The Urdaibai Biosphere Reserve deserves a special side trip. Coast, inland landscapes, fjords and inlets: this paradise offers some of the finest examples of Basque geography and cuisine.

Mundaka is the guardian that looks out over the sandbar stretching out between the port and the neighbouring sands of Laida. Nowadays the streets of Mundaka brim with visitors who come to watch the waves as they crash into the sandbanks where surfers from around the globe enjoy their sport.

Inland, countless vegetable gardens thrive in the enclave’s microclimate, yielding delicious produce all year round. The Urdaibai estuary locals say that the sea is what makes their gardens so fertile: it tempers the air, acts as a mirror to reflect twice as much light and seasons the earth with its salty air.

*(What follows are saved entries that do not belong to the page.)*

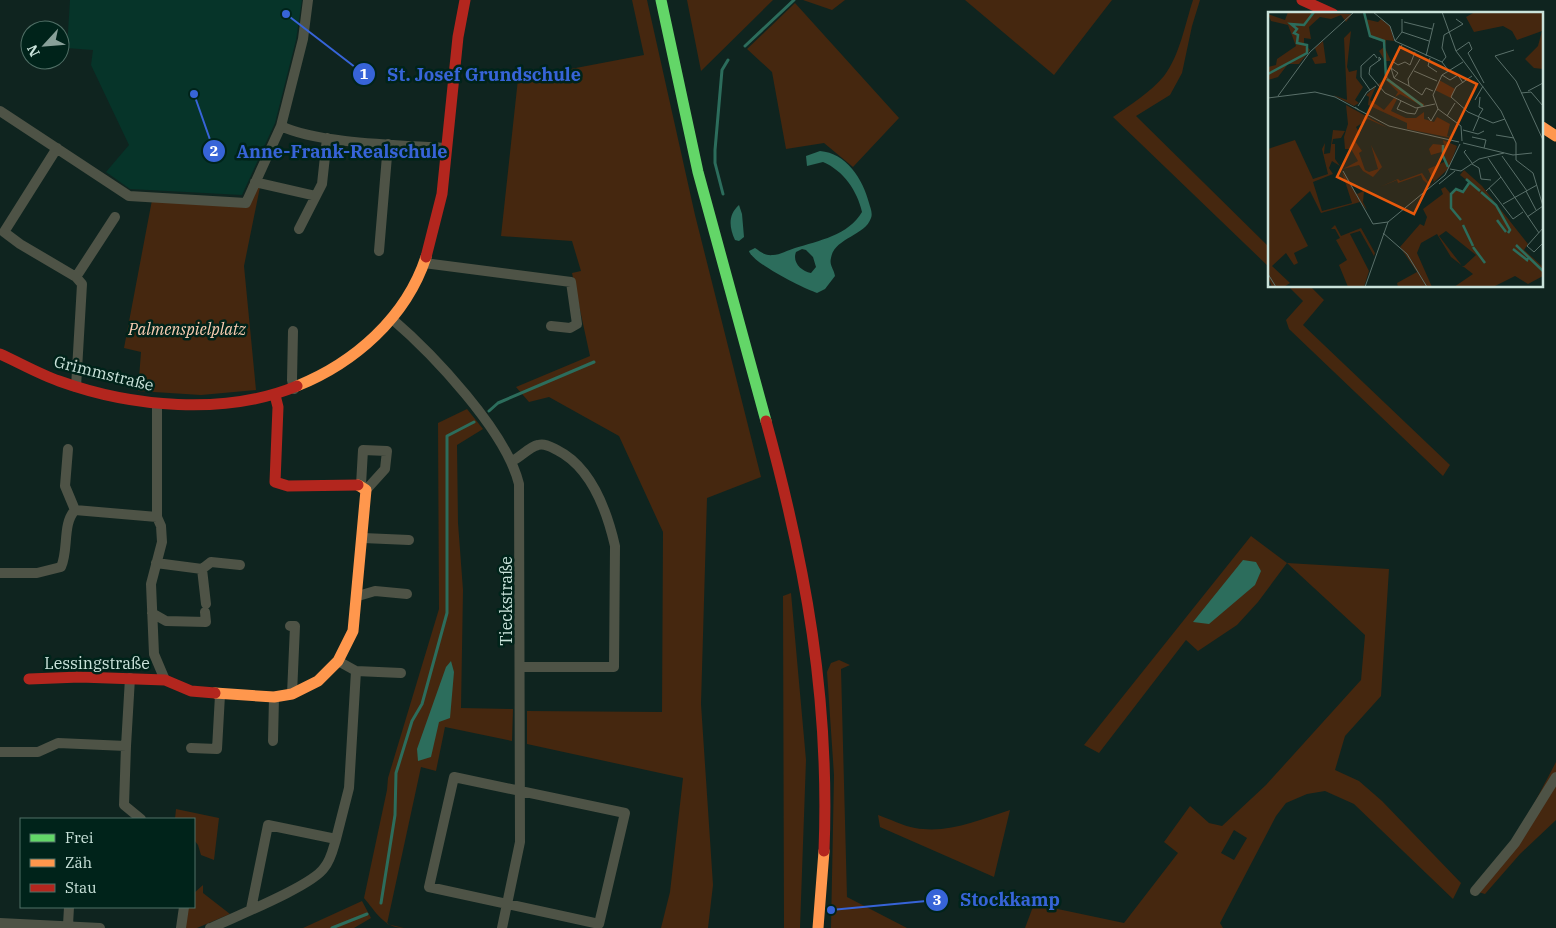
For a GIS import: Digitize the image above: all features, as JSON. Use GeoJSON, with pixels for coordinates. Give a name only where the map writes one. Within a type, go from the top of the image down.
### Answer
{"type":"FeatureCollection","features":[{"type":"Feature","properties":{"kind":"street"},"geometry":{"type":"LineString","coordinates":[[0,111],[129,196],[246,203],[281,126],[303,39],[308,0]]}},
{"type":"Feature","properties":{"kind":"street","name":"Grimmstraße"},"geometry":{"type":"LineString","coordinates":[[0,354],[42,375],[76,386],[157,403],[221,404],[246,402],[294,389],[334,370],[357,353],[392,318],[405,301],[424,263],[437,215],[456,51],[465,0]]}},
{"type":"Feature","properties":{"kind":"street"},"geometry":{"type":"LineString","coordinates":[[661,0],[699,178],[776,455],[796,536],[809,604],[822,699],[824,754],[825,822],[818,928]]}},
{"type":"Feature","properties":{"kind":"street"},"geometry":{"type":"LineString","coordinates":[[1302,0],[1329,12]]}},
{"type":"Feature","properties":{"kind":"street"},"geometry":{"type":"LineString","coordinates":[[281,126],[291,131],[327,138],[446,148]]}},
{"type":"Feature","properties":{"kind":"street"},"geometry":{"type":"LineString","coordinates":[[1544,128],[1556,136]]}},
{"type":"Feature","properties":{"kind":"street"},"geometry":{"type":"LineString","coordinates":[[299,229],[322,184],[327,138]]}},
{"type":"Feature","properties":{"kind":"street"},"geometry":{"type":"LineString","coordinates":[[379,251],[388,144]]}},
{"type":"Feature","properties":{"kind":"street"},"geometry":{"type":"LineString","coordinates":[[57,148],[4,232],[20,244],[76,277],[82,284],[76,386]]}},
{"type":"Feature","properties":{"kind":"street"},"geometry":{"type":"LineString","coordinates":[[255,182],[316,196]]}},
{"type":"Feature","properties":{"kind":"street"},"geometry":{"type":"LineString","coordinates":[[76,277],[115,217]]}},
{"type":"Feature","properties":{"kind":"street"},"geometry":{"type":"LineString","coordinates":[[424,263],[571,282],[577,324],[570,328],[551,326]]}},
{"type":"Feature","properties":{"kind":"street","name":"Tieckstraße"},"geometry":{"type":"LineString","coordinates":[[392,318],[469,399],[512,461],[520,484],[519,853],[502,928]]}},
{"type":"Feature","properties":{"kind":"street"},"geometry":{"type":"LineString","coordinates":[[293,331],[292,380],[294,389]]}},
{"type":"Feature","properties":{"kind":"street","name":"Lessingstraße"},"geometry":{"type":"LineString","coordinates":[[29,679],[130,678],[166,680],[191,691],[220,695],[274,697],[292,694],[318,681],[338,661],[353,631],[363,538],[363,487],[288,486],[275,482],[278,406],[276,395]]}},
{"type":"Feature","properties":{"kind":"street","name":"Lessingstraße"},"geometry":{"type":"LineString","coordinates":[[157,403],[157,517],[161,526],[162,542],[151,584],[154,654],[166,680]]}},
{"type":"Feature","properties":{"kind":"street"},"geometry":{"type":"LineString","coordinates":[[512,461],[538,444],[546,445],[576,462],[592,486],[611,528],[615,546],[614,667],[520,667]]}},
{"type":"Feature","properties":{"kind":"street"},"geometry":{"type":"LineString","coordinates":[[68,449],[65,486],[74,510]]}},
{"type":"Feature","properties":{"kind":"street"},"geometry":{"type":"LineString","coordinates":[[74,510],[157,517]]}},
{"type":"Feature","properties":{"kind":"street"},"geometry":{"type":"LineString","coordinates":[[0,573],[37,573],[61,567],[66,555],[68,517],[74,510]]}},
{"type":"Feature","properties":{"kind":"street"},"geometry":{"type":"LineString","coordinates":[[363,538],[409,540]]}},
{"type":"Feature","properties":{"kind":"street"},"geometry":{"type":"LineString","coordinates":[[156,563],[202,569],[211,562],[240,565]]}},
{"type":"Feature","properties":{"kind":"street"},"geometry":{"type":"LineString","coordinates":[[152,613],[166,620],[206,622],[202,569]]}},
{"type":"Feature","properties":{"kind":"street"},"geometry":{"type":"LineString","coordinates":[[358,596],[375,591],[407,594]]}},
{"type":"Feature","properties":{"kind":"street"},"geometry":{"type":"LineString","coordinates":[[290,626],[295,626],[292,694]]}},
{"type":"Feature","properties":{"kind":"street"},"geometry":{"type":"LineString","coordinates":[[338,661],[356,671],[402,673]]}},
{"type":"Feature","properties":{"kind":"street"},"geometry":{"type":"LineString","coordinates":[[210,928],[314,878],[324,869],[336,839],[349,788],[356,671]]}},
{"type":"Feature","properties":{"kind":"street"},"geometry":{"type":"LineString","coordinates":[[130,678],[124,804],[139,818]]}},
{"type":"Feature","properties":{"kind":"street"},"geometry":{"type":"LineString","coordinates":[[191,748],[217,750],[220,695]]}},
{"type":"Feature","properties":{"kind":"street"},"geometry":{"type":"LineString","coordinates":[[273,740],[274,697]]}},
{"type":"Feature","properties":{"kind":"street"},"geometry":{"type":"LineString","coordinates":[[0,752],[38,752],[58,743],[126,746]]}},
{"type":"Feature","properties":{"kind":"street"},"geometry":{"type":"LineString","coordinates":[[454,777],[520,789],[625,813],[600,924],[429,887],[454,777]]}},
{"type":"Feature","properties":{"kind":"street"},"geometry":{"type":"LineString","coordinates":[[1475,891],[1515,843],[1556,778]]}},
{"type":"Feature","properties":{"kind":"street"},"geometry":{"type":"LineString","coordinates":[[251,909],[268,825],[336,839]]}},
{"type":"Feature","properties":{"kind":"street"},"geometry":{"type":"LineString","coordinates":[[68,925],[69,908]]}},
{"type":"Feature","properties":{"kind":"street"},"geometry":{"type":"LineString","coordinates":[[181,928],[184,908]]}},
{"type":"Feature","properties":{"kind":"street"},"geometry":{"type":"LineString","coordinates":[[0,922],[100,928]]}},
{"type":"Feature","properties":{"kind":"shaded area"},"geometry":{"type":"Polygon","coordinates":[[[70,0],[302,0],[296,40],[275,123],[242,195],[130,189],[106,172],[129,145],[91,65],[93,50],[70,48],[70,0]]]}},
{"type":"Feature","properties":{"kind":"shaded area"},"geometry":{"type":"Polygon","coordinates":[[[820,151],[829,153],[845,162],[858,177],[872,214],[868,224],[863,229],[843,241],[833,251],[831,263],[835,276],[825,289],[817,293],[769,269],[752,256],[749,251],[755,248],[765,254],[776,255],[823,240],[841,232],[856,220],[862,212],[853,189],[843,176],[823,162],[807,166],[806,156],[820,151]],[[802,249],[796,252],[795,259],[801,268],[811,273],[816,267],[813,257],[806,250],[802,249]]]}},
{"type":"Feature","properties":{"kind":"shaded area"},"geometry":{"type":"Polygon","coordinates":[[[739,205],[742,214],[744,237],[739,241],[735,240],[731,217],[739,205]]]}},
{"type":"Feature","properties":{"kind":"shaded area"},"geometry":{"type":"Polygon","coordinates":[[[1243,560],[1256,562],[1261,571],[1255,585],[1209,624],[1193,622],[1243,560]]]}},
{"type":"Feature","properties":{"kind":"shaded area"},"geometry":{"type":"Polygon","coordinates":[[[451,661],[454,672],[450,718],[439,722],[431,757],[418,761],[417,749],[446,667],[451,661]]]}},
{"type":"Feature","properties":{"kind":"green space"},"geometry":{"type":"Polygon","coordinates":[[[632,0],[647,0],[695,215],[761,477],[707,498],[701,704],[713,885],[708,928],[661,928],[670,892],[683,778],[527,744],[527,711],[662,712],[663,532],[619,436],[549,397],[529,402],[516,387],[590,356],[572,273],[581,271],[572,241],[501,236],[518,79],[644,55],[632,0]]]}},
{"type":"Feature","properties":{"kind":"green space"},"geometry":{"type":"Polygon","coordinates":[[[687,0],[773,0],[701,71],[687,0]]]}},
{"type":"Feature","properties":{"kind":"green space"},"geometry":{"type":"Polygon","coordinates":[[[803,0],[845,0],[832,10],[803,0]]]}},
{"type":"Feature","properties":{"kind":"green space"},"geometry":{"type":"Polygon","coordinates":[[[965,0],[1112,0],[1054,75],[965,0]]]}},
{"type":"Feature","properties":{"kind":"green space"},"geometry":{"type":"Polygon","coordinates":[[[1193,0],[1200,0],[1192,26],[1182,73],[1170,95],[1136,116],[1268,246],[1268,266],[1113,117],[1159,82],[1170,68],[1193,0]]]}},
{"type":"Feature","properties":{"kind":"green space"},"geometry":{"type":"Polygon","coordinates":[[[795,3],[899,118],[853,167],[824,143],[786,149],[772,72],[747,49],[795,3]]]}},
{"type":"Feature","properties":{"kind":"green space","name":"Palmenspielplatz"},"geometry":{"type":"Polygon","coordinates":[[[249,184],[260,187],[244,266],[256,390],[201,395],[138,391],[141,352],[124,348],[152,200],[242,206],[249,184]]]}},
{"type":"Feature","properties":{"kind":"green space"},"geometry":{"type":"Polygon","coordinates":[[[1290,288],[1312,288],[1324,300],[1303,325],[1450,465],[1443,476],[1289,329],[1286,320],[1303,301],[1290,288]]]}},
{"type":"Feature","properties":{"kind":"green space"},"geometry":{"type":"Polygon","coordinates":[[[467,409],[483,429],[457,445],[458,523],[463,590],[461,708],[513,709],[512,741],[445,727],[436,771],[421,767],[387,923],[364,898],[388,778],[439,609],[438,423],[467,409]]]}},
{"type":"Feature","properties":{"kind":"green space"},"geometry":{"type":"Polygon","coordinates":[[[1251,536],[1287,563],[1258,602],[1237,625],[1198,651],[1186,640],[1099,753],[1084,745],[1251,536]]]}},
{"type":"Feature","properties":{"kind":"green space"},"geometry":{"type":"Polygon","coordinates":[[[1287,563],[1389,569],[1381,696],[1345,736],[1335,770],[1359,781],[1382,801],[1461,883],[1453,899],[1354,804],[1325,791],[1307,794],[1286,803],[1276,816],[1220,923],[1223,928],[1025,928],[1034,904],[1124,923],[1178,853],[1164,842],[1190,806],[1209,823],[1222,826],[1266,785],[1361,680],[1365,635],[1287,563]],[[1234,830],[1221,853],[1234,860],[1247,838],[1234,830]]]}},
{"type":"Feature","properties":{"kind":"green space"},"geometry":{"type":"Polygon","coordinates":[[[791,593],[806,760],[800,928],[784,928],[783,596],[791,593]]]}},
{"type":"Feature","properties":{"kind":"green space"},"geometry":{"type":"Polygon","coordinates":[[[839,660],[850,665],[841,669],[847,897],[907,928],[831,928],[834,775],[827,672],[831,663],[839,660]]]}},
{"type":"Feature","properties":{"kind":"green space"},"geometry":{"type":"Polygon","coordinates":[[[1556,762],[1556,820],[1520,854],[1485,894],[1478,892],[1526,819],[1556,762]]]}},
{"type":"Feature","properties":{"kind":"green space"},"geometry":{"type":"Polygon","coordinates":[[[176,809],[219,818],[214,860],[201,855],[195,841],[195,818],[175,818],[176,809]]]}},
{"type":"Feature","properties":{"kind":"green space"},"geometry":{"type":"Polygon","coordinates":[[[1010,810],[994,877],[880,827],[878,815],[910,827],[939,829],[975,822],[1010,810]]]}},
{"type":"Feature","properties":{"kind":"green space"},"geometry":{"type":"Polygon","coordinates":[[[203,885],[203,893],[230,914],[197,928],[185,928],[188,908],[195,908],[195,892],[203,885]]]}},
{"type":"Feature","properties":{"kind":"green space"},"geometry":{"type":"Polygon","coordinates":[[[362,901],[371,918],[354,928],[303,928],[362,901]]]}},
{"type":"Feature","properties":{"kind":"waterway"},"geometry":{"type":"LineString","coordinates":[[745,46],[794,0]]}},
{"type":"Feature","properties":{"kind":"waterway"},"geometry":{"type":"LineString","coordinates":[[723,194],[715,163],[715,150],[722,70],[728,60]]}},
{"type":"Feature","properties":{"kind":"waterway"},"geometry":{"type":"LineString","coordinates":[[489,411],[498,403],[594,362]]}},
{"type":"Feature","properties":{"kind":"waterway"},"geometry":{"type":"LineString","coordinates":[[381,903],[395,815],[396,773],[412,721],[422,704],[447,613],[447,436],[474,422]]}},
{"type":"Feature","properties":{"kind":"waterway"},"geometry":{"type":"LineString","coordinates":[[332,928],[367,914]]}},
{"type":"Feature","properties":{"kind":"traffic: fast"},"geometry":{"type":"LineString","coordinates":[[661,0],[698,172],[766,421]]}},
{"type":"Feature","properties":{"kind":"traffic: slow"},"geometry":{"type":"LineString","coordinates":[[1544,128],[1556,136]]}},
{"type":"Feature","properties":{"kind":"traffic: slow"},"geometry":{"type":"LineString","coordinates":[[297,386],[338,365],[375,336],[405,300],[417,279],[426,257]]}},
{"type":"Feature","properties":{"kind":"traffic: slow"},"geometry":{"type":"LineString","coordinates":[[215,693],[274,697],[292,694],[318,681],[338,661],[353,631],[366,490],[358,485]]}},
{"type":"Feature","properties":{"kind":"traffic: slow"},"geometry":{"type":"LineString","coordinates":[[818,928],[824,851]]}},
{"type":"Feature","properties":{"kind":"traffic: jam"},"geometry":{"type":"LineString","coordinates":[[426,257],[442,194],[458,37],[465,0]]}},
{"type":"Feature","properties":{"kind":"traffic: jam"},"geometry":{"type":"LineString","coordinates":[[1302,0],[1329,12]]}},
{"type":"Feature","properties":{"kind":"traffic: jam"},"geometry":{"type":"LineString","coordinates":[[0,354],[59,381],[116,397],[147,402],[178,404],[240,402],[297,386]]}},
{"type":"Feature","properties":{"kind":"traffic: jam"},"geometry":{"type":"LineString","coordinates":[[275,395],[278,407],[275,482],[288,486],[358,485]]}},
{"type":"Feature","properties":{"kind":"traffic: jam"},"geometry":{"type":"LineString","coordinates":[[766,421],[793,528],[812,634],[823,740],[825,795],[824,851]]}},
{"type":"Feature","properties":{"kind":"traffic: jam"},"geometry":{"type":"LineString","coordinates":[[29,679],[80,677],[165,680],[191,691],[215,693]]}},
{"type":"Feature","properties":{"kind":"place","name":"St. Josef Grundschule"},"geometry":{"type":"Point","coordinates":[286,14]}},
{"type":"Feature","properties":{"kind":"place","name":"Anne-Frank-Realschule"},"geometry":{"type":"Point","coordinates":[194,94]}},
{"type":"Feature","properties":{"kind":"place","name":"Stockkamp"},"geometry":{"type":"Point","coordinates":[831,910]}}]}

This harbour of sailors and wayfarers reaped the benefits of the plants brought back from America, many of which became a staple of the local gardens: tomatoes, beans, maize and green peppers, the local jewel in the crown of Urdaibai.

At the far end of the estuary sits Gernika, the sacred town of the Basque people, where our ancestors gathered under an ancient oak tree to make important political decisions. And not far away, in Kortezubi, is the cave of Santimamiñe, its walls offering us signs of how the primitive dwellers of this land lived some six or seven thousand years ago.